» Task objective:
The stretch wanted below opens at the line containing "5,84 % Relative" and closes at the line containing "Fig. 6. A total". Please return it exactly, with no other lines.

- - - - -

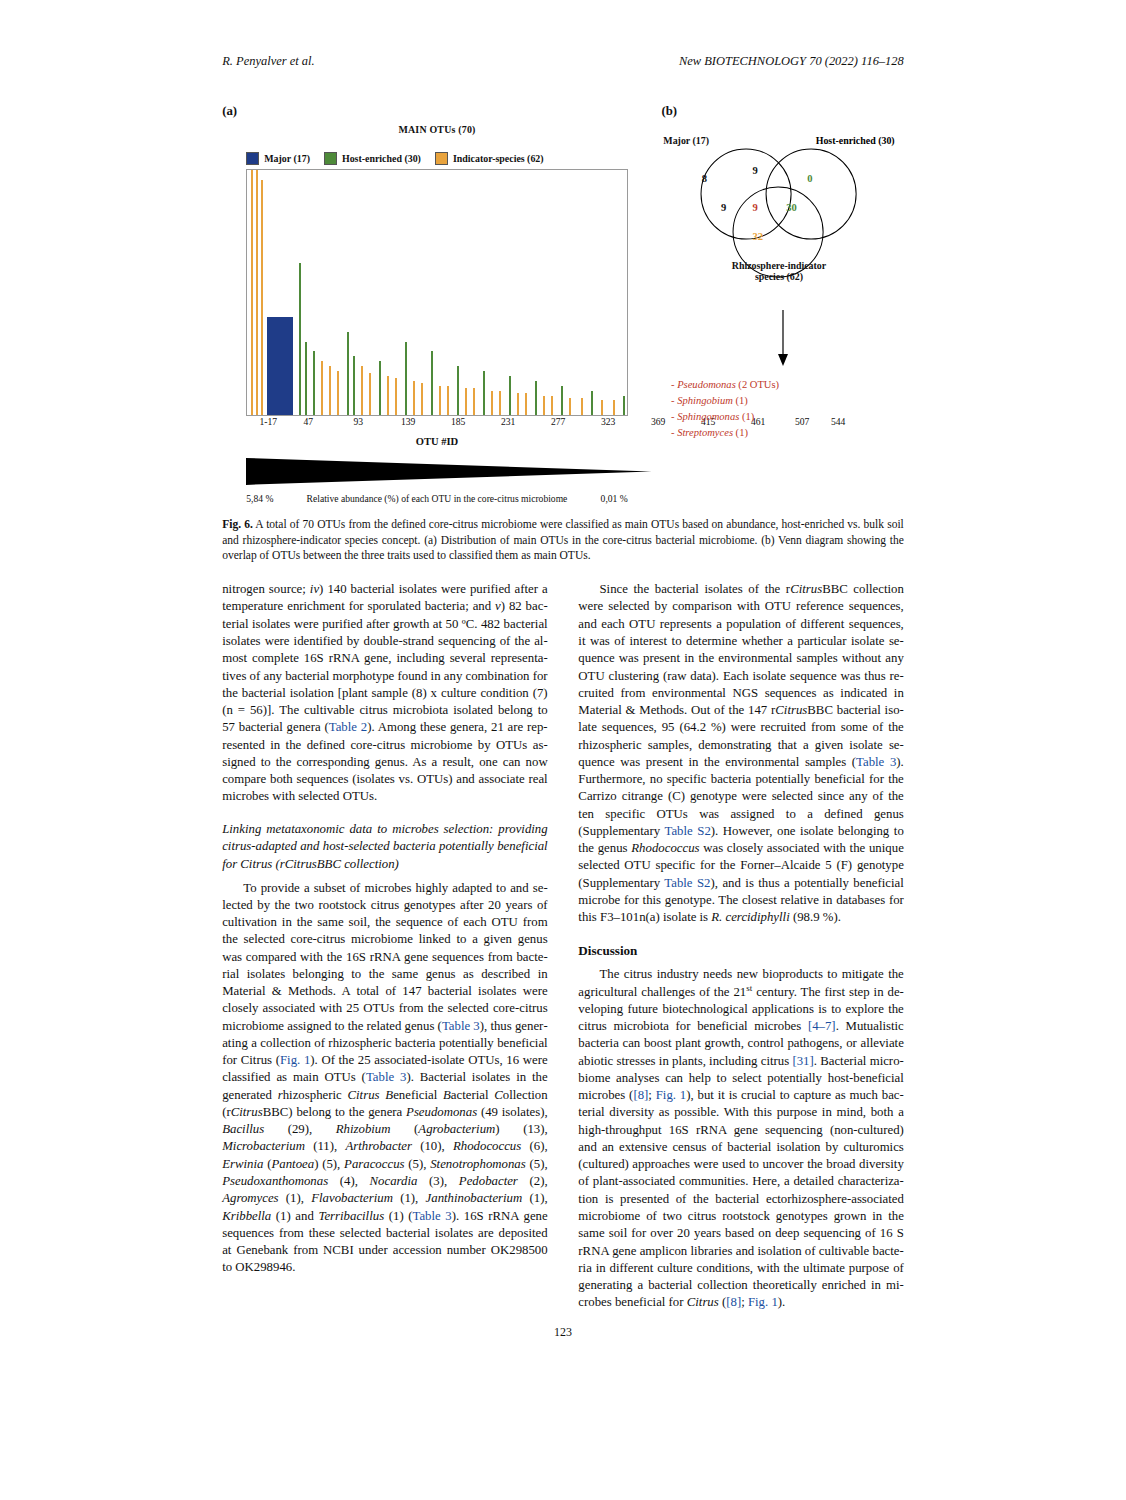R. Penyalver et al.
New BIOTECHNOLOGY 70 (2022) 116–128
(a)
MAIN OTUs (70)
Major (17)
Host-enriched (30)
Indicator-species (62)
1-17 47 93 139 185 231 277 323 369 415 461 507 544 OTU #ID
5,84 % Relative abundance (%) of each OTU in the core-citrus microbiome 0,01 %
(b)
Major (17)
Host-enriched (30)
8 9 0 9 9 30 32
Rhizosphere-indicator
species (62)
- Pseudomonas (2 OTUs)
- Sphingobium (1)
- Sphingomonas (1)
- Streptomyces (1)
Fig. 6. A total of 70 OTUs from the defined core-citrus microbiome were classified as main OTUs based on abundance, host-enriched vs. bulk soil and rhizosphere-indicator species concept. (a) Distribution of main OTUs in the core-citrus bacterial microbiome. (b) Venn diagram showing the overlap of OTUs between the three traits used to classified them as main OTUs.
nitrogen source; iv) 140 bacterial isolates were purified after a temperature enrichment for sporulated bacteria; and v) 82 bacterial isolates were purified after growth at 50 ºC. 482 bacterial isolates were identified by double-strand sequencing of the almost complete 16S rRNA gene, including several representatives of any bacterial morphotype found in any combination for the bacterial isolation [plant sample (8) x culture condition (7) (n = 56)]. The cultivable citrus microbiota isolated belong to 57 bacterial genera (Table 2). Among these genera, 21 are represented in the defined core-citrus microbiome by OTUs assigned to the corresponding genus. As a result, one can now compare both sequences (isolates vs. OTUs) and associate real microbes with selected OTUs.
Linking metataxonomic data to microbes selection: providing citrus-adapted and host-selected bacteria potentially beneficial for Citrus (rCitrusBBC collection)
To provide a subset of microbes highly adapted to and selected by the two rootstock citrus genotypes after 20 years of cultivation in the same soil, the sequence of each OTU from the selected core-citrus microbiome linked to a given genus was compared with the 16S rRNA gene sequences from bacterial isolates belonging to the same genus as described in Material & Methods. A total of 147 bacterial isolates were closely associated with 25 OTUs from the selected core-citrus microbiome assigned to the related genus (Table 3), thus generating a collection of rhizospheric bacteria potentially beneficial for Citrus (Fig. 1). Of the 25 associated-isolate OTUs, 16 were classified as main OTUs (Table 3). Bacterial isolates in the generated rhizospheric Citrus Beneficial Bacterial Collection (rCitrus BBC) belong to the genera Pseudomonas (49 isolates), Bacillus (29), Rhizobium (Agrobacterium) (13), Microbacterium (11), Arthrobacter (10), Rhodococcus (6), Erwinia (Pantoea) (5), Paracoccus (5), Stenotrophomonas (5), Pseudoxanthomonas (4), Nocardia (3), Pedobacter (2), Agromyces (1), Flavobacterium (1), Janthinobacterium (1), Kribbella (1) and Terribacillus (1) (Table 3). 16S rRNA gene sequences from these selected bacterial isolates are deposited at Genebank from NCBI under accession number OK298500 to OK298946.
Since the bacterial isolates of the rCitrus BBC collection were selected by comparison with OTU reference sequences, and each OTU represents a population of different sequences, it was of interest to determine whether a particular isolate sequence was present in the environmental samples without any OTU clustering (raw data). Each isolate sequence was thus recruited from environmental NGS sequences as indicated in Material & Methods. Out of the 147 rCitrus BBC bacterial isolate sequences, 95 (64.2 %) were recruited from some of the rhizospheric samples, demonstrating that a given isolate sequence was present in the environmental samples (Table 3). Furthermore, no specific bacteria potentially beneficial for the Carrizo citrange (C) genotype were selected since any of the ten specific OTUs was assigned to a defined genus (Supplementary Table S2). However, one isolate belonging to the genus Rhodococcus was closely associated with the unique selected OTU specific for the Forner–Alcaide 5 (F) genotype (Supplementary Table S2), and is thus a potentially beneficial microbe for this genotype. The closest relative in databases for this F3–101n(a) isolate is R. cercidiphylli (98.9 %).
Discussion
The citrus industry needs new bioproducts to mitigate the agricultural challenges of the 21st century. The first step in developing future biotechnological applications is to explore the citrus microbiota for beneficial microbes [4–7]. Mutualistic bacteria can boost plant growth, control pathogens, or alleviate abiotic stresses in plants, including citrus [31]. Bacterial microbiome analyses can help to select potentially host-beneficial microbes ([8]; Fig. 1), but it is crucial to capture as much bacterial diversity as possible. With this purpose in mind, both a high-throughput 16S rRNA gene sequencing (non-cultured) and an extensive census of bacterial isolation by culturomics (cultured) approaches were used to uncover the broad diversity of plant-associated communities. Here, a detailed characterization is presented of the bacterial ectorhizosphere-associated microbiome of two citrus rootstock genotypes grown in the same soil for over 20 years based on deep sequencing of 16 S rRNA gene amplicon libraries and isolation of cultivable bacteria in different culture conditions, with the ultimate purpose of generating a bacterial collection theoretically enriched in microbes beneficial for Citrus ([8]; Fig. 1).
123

- - - - -

» Task response:
5,84 % Relative abundance (%) of each OTU in the core-citrus microbiome 0,01 %
(b)
Major (17)
Host-enriched (30)
8 9 0 9 9 30 32
Rhizosphere-indicator
species (62)
- Pseudomonas (2 OTUs)
- Sphingobium (1)
- Sphingomonas (1)
- Streptomyces (1)
Fig. 6. A total of 70 OTUs from the defined core-citrus microbiome were classified as main OTUs based on abundance, host-enriched vs. bulk soil and rhizosphere-indicator species concept. (a) Distribution of main OTUs in the core-citrus bacterial microbiome. (b) Venn diagram showing the overlap of OTUs between the three traits used to classified them as main OTUs.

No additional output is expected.